I asked someone who saw the film with me, what is the relation of War and Love? He answered: in wars we get rid for a while from our commitments, feel little free, a love story may find its nest in our frightened little hearts.
Is war a stress that affects our psychic development causing us to regress to an earlier stage of development? Make us more nostalgic to our safe mother's womb? Does it uncover the hidden in our psych? Take off the persona (=mask) from our feigned social personalities?
Questions I never sure of their answers but the Sumerians chose a Goddess, Inana, to be called later Ishtar, as the Goddess of love and war.


Celebrate the most monstrous Goddess
Ishtar who covers her body with glee and wears love
She wore lust and love
She is filled with life and kindness and seductive to desire
Ishtar wore lust and love
In her lips lies honey and the life is in her mouth
When she comes happiness become completed
And she is wonderful if she wore a veil
Her shape is beautiful, her eyes are glistening
Destiny is brought to everything she holds with her hands
Rich in desire, sexual delight and lovers pleasure
Who is as great as she? Who?
Her orders never shake, awesome filled with radiation
Ishtar is special among other Gods
Her order is the reign
All humans are dread of her
From all the women's name, her name is the only one
from Stephan, F. J.; Hymn to Ishtar, (James, B. Prichard (ed.), Ancient Near Eastern Text), 1969.



Ishtar. Seems familial to you? Its Sumerian name is Inana. It is a name for a planet called nowadays Venus. Its worship extended from Iraq to the Mediterranean areas.
Because the Babylonians loved the study of stars and planets they chose a planet or a star for each of their Gods and Goddesses. Venus was Ishtar. The moon was her father "Seen". The word Ishtar means in the Akkadian language as: "the star which appears before aurora, before dawn". Her older name, the Sumerian name Inana, means literally "the Lady of the Sky".
The Goddess Ishtar passed in different stages: she was a teenager once longing for a husband, then a wife more confident in herself, and finally the widow which is the most important of her phases, in which she lost her husband Dumozi who went to his trip in the underworld.

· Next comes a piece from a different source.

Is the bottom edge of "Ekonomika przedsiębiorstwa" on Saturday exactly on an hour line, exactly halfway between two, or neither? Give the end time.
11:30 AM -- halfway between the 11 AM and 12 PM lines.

The original Ishtar gate is in Germany. But here in Babel I found the original context. Everything was speaking to me.

8 comments:

Khalid from iraqiblogupdates.blogspot.com/ said...
This comment has been removed by the author.
Khalid from iraqiblogupdates.blogspot.com/ said...

Sami,

Many thanks for the post and the nice pictures. I have to let you know that I included two of your pictures in my recent post.

Take care,

Sami said...

Glad that you like it Khalid and you can use the pictures cause you seem to love Iraq like I do.

Thank you for the visit.

Khalid from iraqiblogupdates.blogspot.com/ said...

Thanks Sami, you are a typical Iraqi which means kind hearted + generous and yes Iraq is my story of love.

Take care,

Touta said...

this post made me smile. :D
Thank you.

Santa Rosa New School Aikido said...

Hi Sami. This was a fascinating post and the pictures are also very beautiful. The movie you mentioned, was it perhaps "Hiroshima, Mon Amour?"

Hope all is well,

L.

saminkie said...

Yes Laura the name of the film is "Hiroshima, Mon Amour?". Now I remember.
Thank you for you kind comment.

saminkie said...

Thank you Khalid for your nice words and Touta I am glad that you liked it.